(Beginning of Records for processing)
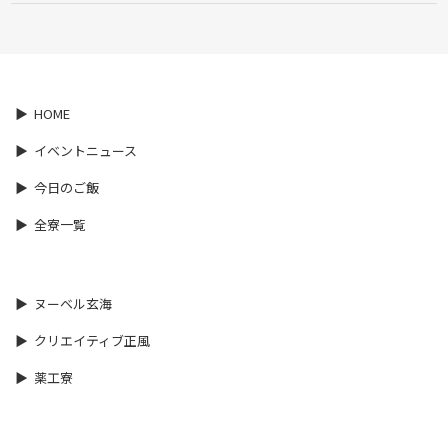
HOME
イベントニュース
今日のご飯
全寮一覧
ヌーベル玄海
クリエイティブ正風
薬工寮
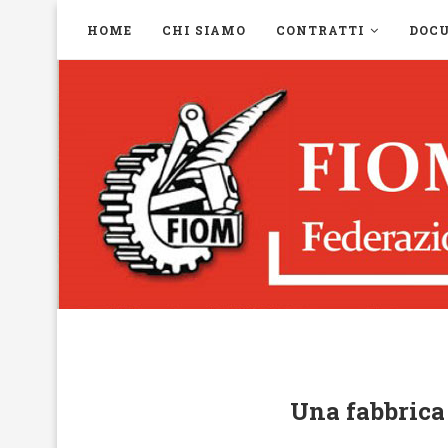
HOME
CHI SIAMO
CONTRATTI
DOC
Una fabbrica 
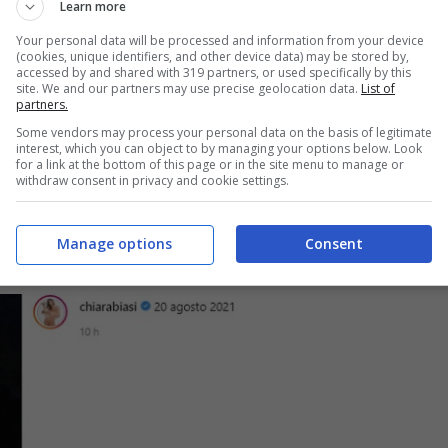
Learn more
Your personal data will be processed and information from your device
(cookies, unique identifiers, and other device data) may be stored by,
accessed by and shared with 319 partners, or used specifically by this
site. We and our partners may use precise geolocation data.
List of
partners.
Some vendors may process your personal data on the basis of legitimate
interest, which you can object to by managing your options below. Look
for a link at the bottom of this page or in the site menu to manage or
withdraw consent in privacy and cookie settings.
Manage options
Consent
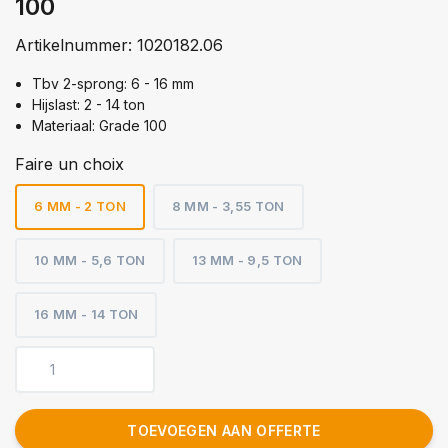
100
Artikelnummer:
1020182.06
Tbv 2-sprong: 6 - 16 mm
Hijslast: 2 - 14 ton
Materiaal: Grade 100
Faire un choix
6 MM - 2 TON
8 MM - 3,55 TON
10 MM - 5,6 TON
13 MM - 9,5 TON
16 MM - 14 TON
TOEVOEGEN AAN OFFERTE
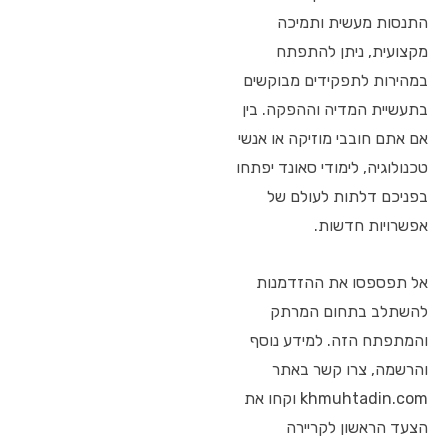
התנסות מעשית ותמיכה
מקצועית, ניתן להתפתח
במהירות לתפקידים מבוקשים
בתעשיית המדיה וההפקה. בין
אם אתם חובבי מוזיקה או אנשי
טכנולוגיה, לימודי סאונד יפתחו
בפניכם דלתות לעולם של
אפשרויות חדשות.
אל תפספסו את ההזדמנות
להשתלב בתחום המרתק
והמתפתח הזה. למידע נוסף
והרשמה, צרו קשר באתר
khmuhtadin.com וקחו את
הצעד הראשון לקריירה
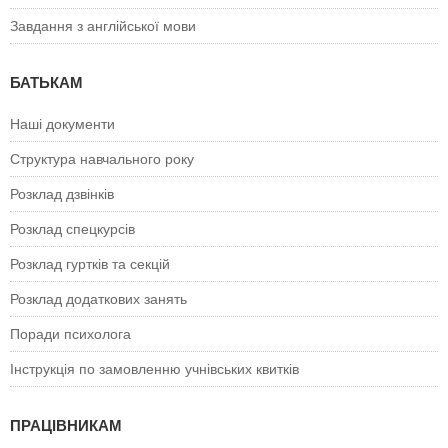
Завдання з англійської мови
БАТЬКАМ
Наші документи
Структура навчального року
Розклад дзвінків
Розклад спецкурсiв
Розклад гуртків та секцій
Розклад додаткових занять
Поради психолога
Інструкція по замовленню учнівських квитків
ПРАЦІВНИКАМ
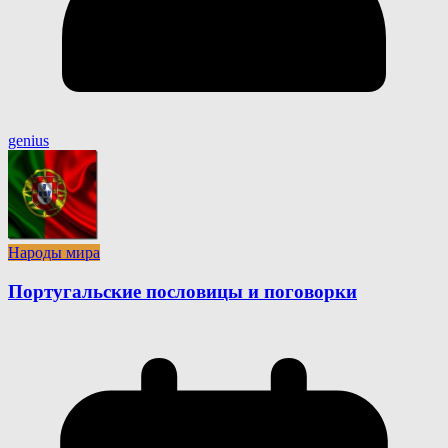
genius
Народы мира
Португальские пословицы и поговорки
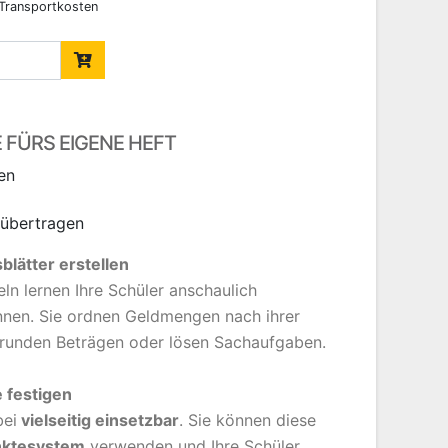
 Transportkosten
FÜRS EIGENE HEFT
en
 übertragen
lätter erstellen
n lernen Ihre Schüler anschaulich
nen. Sie ordnen Geldmengen nach ihrer
runden Beträgen oder lösen Sachaufgaben.
 festigen
bei
vielseitig einsetzbar
. Sie können diese
nktesystem
verwenden und Ihre Schüler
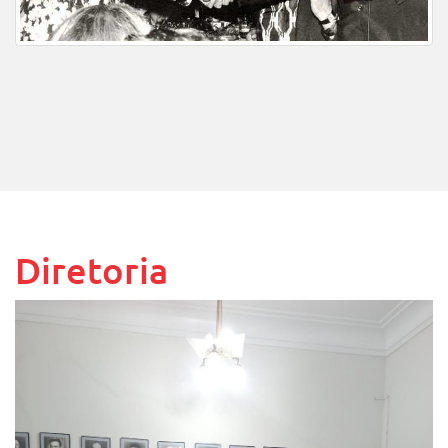
Diretoria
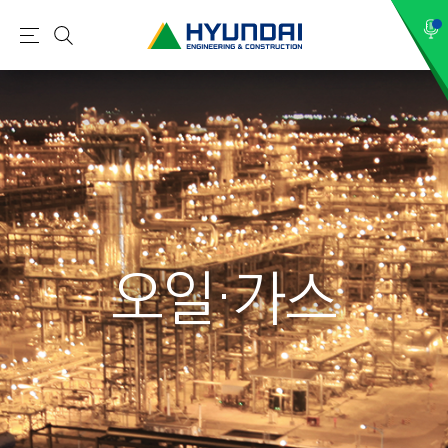
현
메
검
대
뉴
색
건
설
(
H
Y
U
N
오일·가스
D
A
I
:
E
N
G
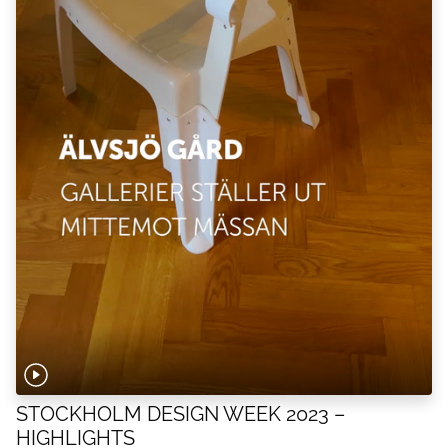
STOCKHOLM DESIGN WEEK 2023 –
HIGHLIGHTS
(End of Records for processing)
## Prompt
In the records, starting at the line that contains "התנסות מעשית ותמיכה" and ending at the line that contains "והמתפתח הזה. למידע נוסף", rename "סאונד" to "צילום". Write out those lines again with nothing else changed.

## Expected output
התנסות מעשית ותמיכה
מקצועית, ניתן להתפתח
במהירות לתפקידים מבוקשים
בתעשיית המדיה וההפקה. בין
אם אתם חובבי מוזיקה או אנשי
טכנולוגיה, לימודי צילום יפתחו
בפניכם דלתות לעולם של
אפשרויות חדשות.
אל תפספסו את ההזדמנות
להשתלב בתחום המרתק
והמתפתח הזה. למידע נוסף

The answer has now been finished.